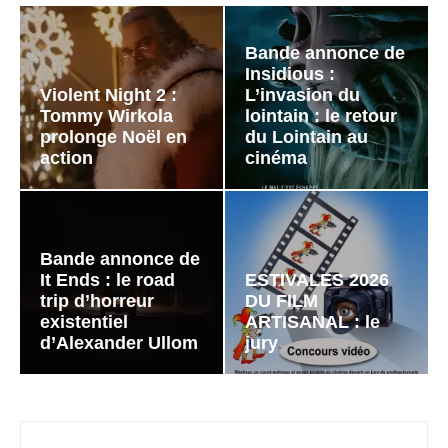
Bande annonce de
Insidious :
Violent Night 2 :
L’invasion du
Tommy Wirkola
lointain : le retour
prolonge Noël en
du Lointain au
action
cinéma
Bande annonce de
It Ends : le road
ESTIVALES 2026
trip d’horreur
DU FILM
existentiel
ARTISANAL : le
d’Alexander Ullom
jury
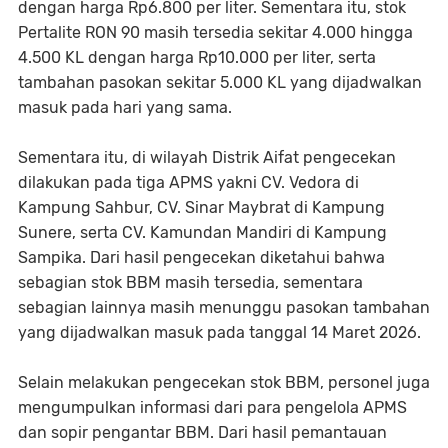
dengan harga Rp6.800 per liter. Sementara itu, stok
Pertalite RON 90 masih tersedia sekitar 4.000 hingga
4.500 KL dengan harga Rp10.000 per liter, serta
tambahan pasokan sekitar 5.000 KL yang dijadwalkan
masuk pada hari yang sama.
Sementara itu, di wilayah Distrik Aifat pengecekan
dilakukan pada tiga APMS yakni CV. Vedora di
Kampung Sahbur, CV. Sinar Maybrat di Kampung
Sunere, serta CV. Kamundan Mandiri di Kampung
Sampika. Dari hasil pengecekan diketahui bahwa
sebagian stok BBM masih tersedia, sementara
sebagian lainnya masih menunggu pasokan tambahan
yang dijadwalkan masuk pada tanggal 14 Maret 2026.
Selain melakukan pengecekan stok BBM, personel juga
mengumpulkan informasi dari para pengelola APMS
dan sopir pengantar BBM. Dari hasil pemantauan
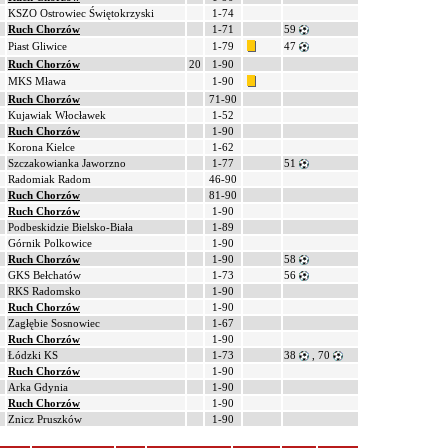
KSZO Ostrowiec Świętokrzyski
1-74
Ruch Chorzów
1-71
59
Piast Gliwice
1-79
47
Ruch Chorzów
20
1-90
MKS Mława
1-90
Ruch Chorzów
71-90
Kujawiak Włocławek
1-52
Ruch Chorzów
1-90
Korona Kielce
1-62
Szczakowianka Jaworzno
1-77
51
Radomiak Radom
46-90
Ruch Chorzów
81-90
Ruch Chorzów
1-90
Podbeskidzie Bielsko-Biała
1-89
Górnik Polkowice
1-90
Ruch Chorzów
1-90
58
GKS Bełchatów
1-73
56
RKS Radomsko
1-90
Ruch Chorzów
1-90
Zagłębie Sosnowiec
1-67
Ruch Chorzów
1-90
Łódzki KS
1-73
38
, 70
Ruch Chorzów
1-90
Arka Gdynia
1-90
Ruch Chorzów
1-90
Znicz Pruszków
1-90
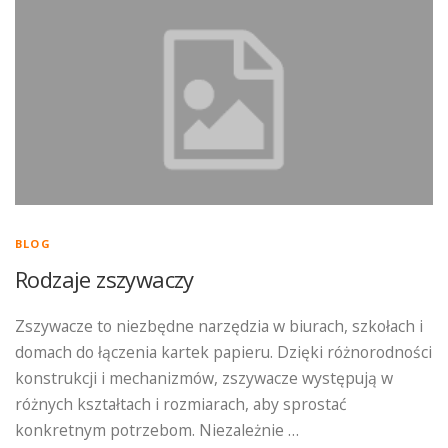
BLOG
Rodzaje zszywaczy
Zszywacze to niezbędne narzędzia w biurach, szkołach i
domach do łączenia kartek papieru. Dzięki różnorodności
konstrukcji i mechanizmów, zszywacze występują w
różnych kształtach i rozmiarach, aby sprostać
konkretnym potrzebom. Niezależnie …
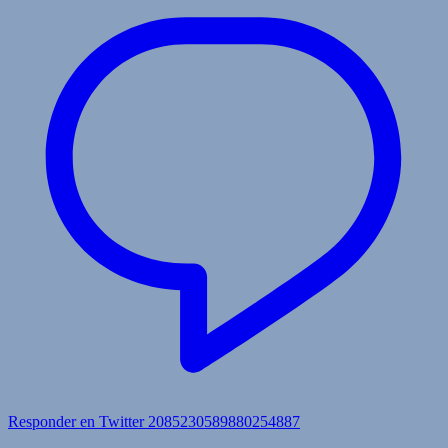
Responder en Twitter 2085230589880254887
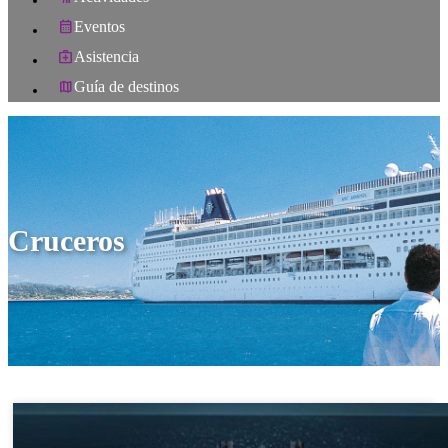
Eventos
Asistencia
Guía de destinos
Cruceros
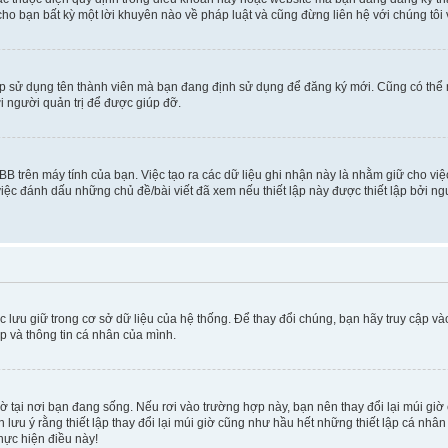
cho bạn bất kỳ một lời khuyên nào về pháp luật và cũng đừng liên hệ với chúng tôi
ép sử dụng tên thành viên mà bạn đang định sử dụng để đăng ký mới. Cũng có thể
i người quản trị để được giúp đỡ.
BB trên máy tính của bạn. Việc tạo ra các dữ liệu ghi nhận này là nhằm giữ cho vi
ệc đánh dấu những chủ đề/bài viết đã xem nếu thiết lập này được thiết lập bởi ngư
c lưu giữ trong cơ sở dữ liệu của hệ thống. Để thay đổi chúng, bạn hãy truy cập v
ập và thông tin cá nhân của mình.
 giờ tại nơi bạn đang sống. Nếu rơi vào trường hợp này, bạn nên thay đổi lại múi g
lưu ý rằng thiết lập thay đổi lại múi giờ cũng như hầu hết những thiết lập cá nhâ
thực hiện điều này!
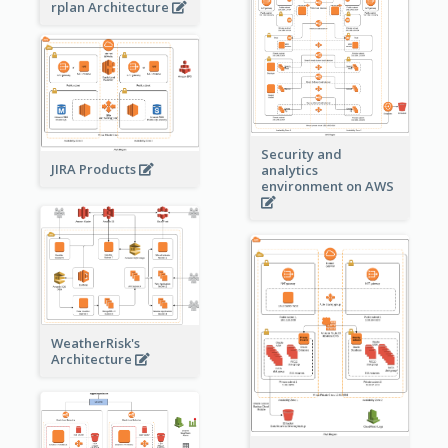
rplan Architecture
Security and
JIRA Products
analytics
environment on AWS
WeatherRisk's
Architecture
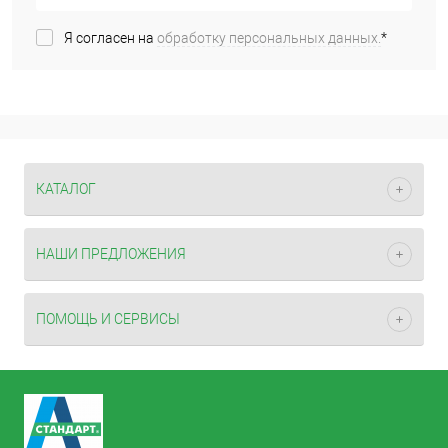
Я согласен на
обработку персональных данных.
*
КАТАЛОГ
НАШИ ПРЕДЛОЖЕНИЯ
ПОМОЩЬ И СЕРВИСЫ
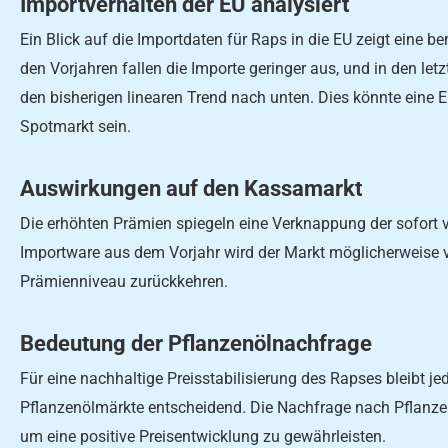
Importverhalten der EU analysiert
Ein Blick auf die Importdaten für Raps in die EU zeigt eine
den Vorjahren fallen die Importe geringer aus, und in den let
den bisherigen linearen Trend nach unten. Dies könnte eine 
Spotmarkt sein.
Auswirkungen auf den Kassamarkt
Die erhöhten Prämien spiegeln eine Verknappung der sofort 
Importware aus dem Vorjahr wird der Markt möglicherweise
Prämienniveau zurückkehren.
Bedeutung der Pflanzenölnachfrage
Für eine nachhaltige Preisstabilisierung des Rapses bleibt j
Pflanzenölmärkte entscheidend. Die Nachfrage nach Pflanze
um eine positive Preisentwicklung zu gewährleisten.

*DIRECTIVE:* Transcribe, word for word, all of the text shown in every item above, and leave the pictures out of your answer.

*EXERCISE ANSWER:*
Bande annonce de
Insidious :
Violent Night 2 :
L’invasion du
Tommy Wirkola
lointain : le retour
prolonge Noël en
du Lointain au
action
cinéma
Bande annonce de
It Ends : le road
ESTIVALES 2026
trip d’horreur
DU FILM
existentiel
ARTISANAL : le
d’Alexander Ullom
jury
dengan harga Rp6.800 per liter. Sementara itu, stok
Pertalite RON 90 masih tersedia sekitar 4.000 hingga
4.500 KL dengan harga Rp10.000 per liter, serta
tambahan pasokan sekitar 5.000 KL yang dijadwalkan
masuk pada hari yang sama.
Sementara itu, di wilayah Distrik Aifat pengecekan
dilakukan pada tiga APMS yakni CV. Vedora di
Kampung Sahbur, CV. Sinar Maybrat di Kampung
Sunere, serta CV. Kamundan Mandiri di Kampung
Sampika. Dari hasil pengecekan diketahui bahwa
sebagian stok BBM masih tersedia, sementara
sebagian lainnya masih menunggu pasokan tambahan
yang dijadwalkan masuk pada tanggal 14 Maret 2026.
Selain melakukan pengecekan stok BBM, personel juga
mengumpulkan informasi dari para pengelola APMS
dan sopir pengantar BBM. Dari hasil pemantauan
KSZO Ostrowiec Świętokrzyski
1-74
Ruch Chorzów
1-71
59
Piast Gliwice
1-79
47
Ruch Chorzów
20
1-90
MKS Mława
1-90
Ruch Chorzów
71-90
Kujawiak Włocławek
1-52
Ruch Chorzów
1-90
Korona Kielce
1-62
Szczakowianka Jaworzno
1-77
51
Radomiak Radom
46-90
Ruch Chorzów
81-90
Ruch Chorzów
1-90
Podbeskidzie Bielsko-Biała
1-89
Górnik Polkowice
1-90
Ruch Chorzów
1-90
58
GKS Bełchatów
1-73
56
RKS Radomsko
1-90
Ruch Chorzów
1-90
Zagłębie Sosnowiec
1-67
Ruch Chorzów
1-90
Łódzki KS
1-73
38
, 70
Ruch Chorzów
1-90
Arka Gdynia
1-90
Ruch Chorzów
1-90
Znicz Pruszków
1-90
BLOG
Rodzaje zszywaczy
Zszywacze to niezbędne narzędzia w biurach, szkołach i
domach do łączenia kartek papieru. Dzięki różnorodności
konstrukcji i mechanizmów, zszywacze występują w
różnych kształtach i rozmiarach, aby sprostać
konkretnym potrzebom. Niezależnie …
Responder en Twitter 2085230589880254887
Eventos
Asistencia
Guía de destinos
Cruceros
cho bạn bất kỳ một lời khuyên nào về pháp luật và cũng đừng liên hệ với chúng tôi
ép sử dụng tên thành viên mà bạn đang định sử dụng để đăng ký mới. Cũng có thể
i người quản trị để được giúp đỡ.
BB trên máy tính của bạn. Việc tạo ra các dữ liệu ghi nhận này là nhằm giữ cho vi
ệc đánh dấu những chủ đề/bài viết đã xem nếu thiết lập này được thiết lập bởi ngư
c lưu giữ trong cơ sở dữ liệu của hệ thống. Để thay đổi chúng, bạn hãy truy cập v
ập và thông tin cá nhân của mình.
 giờ tại nơi bạn đang sống. Nếu rơi vào trường hợp này, bạn nên thay đổi lại múi g
lưu ý rằng thiết lập thay đổi lại múi giờ cũng như hầu hết những thiết lập cá nhâ
thực hiện điều này!
rplan Architecture
Security and
JIRA Products
analytics
environment on AWS
WeatherRisk's
Architecture
Я согласен на
обработку персональных данных.
*
КАТАЛОГ
НАШИ ПРЕДЛОЖЕНИЯ
ПОМОЩЬ И СЕРВИСЫ
Importverhalten der EU analysiert
Ein Blick auf die Importdaten für Raps in die EU zeigt eine
den Vorjahren fallen die Importe geringer aus, und in den let
den bisherigen linearen Trend nach unten. Dies könnte eine 
Spotmarkt sein.
Auswirkungen auf den Kassamarkt
Die erhöhten Prämien spiegeln eine Verknappung der sofort 
Importware aus dem Vorjahr wird der Markt möglicherweise
Prämienniveau zurückkehren.
Bedeutung der Pflanzenölnachfrage
Für eine nachhaltige Preisstabilisierung des Rapses bleibt j
Pflanzenölmärkte entscheidend. Die Nachfrage nach Pflanze
um eine positive Preisentwicklung zu gewährleisten.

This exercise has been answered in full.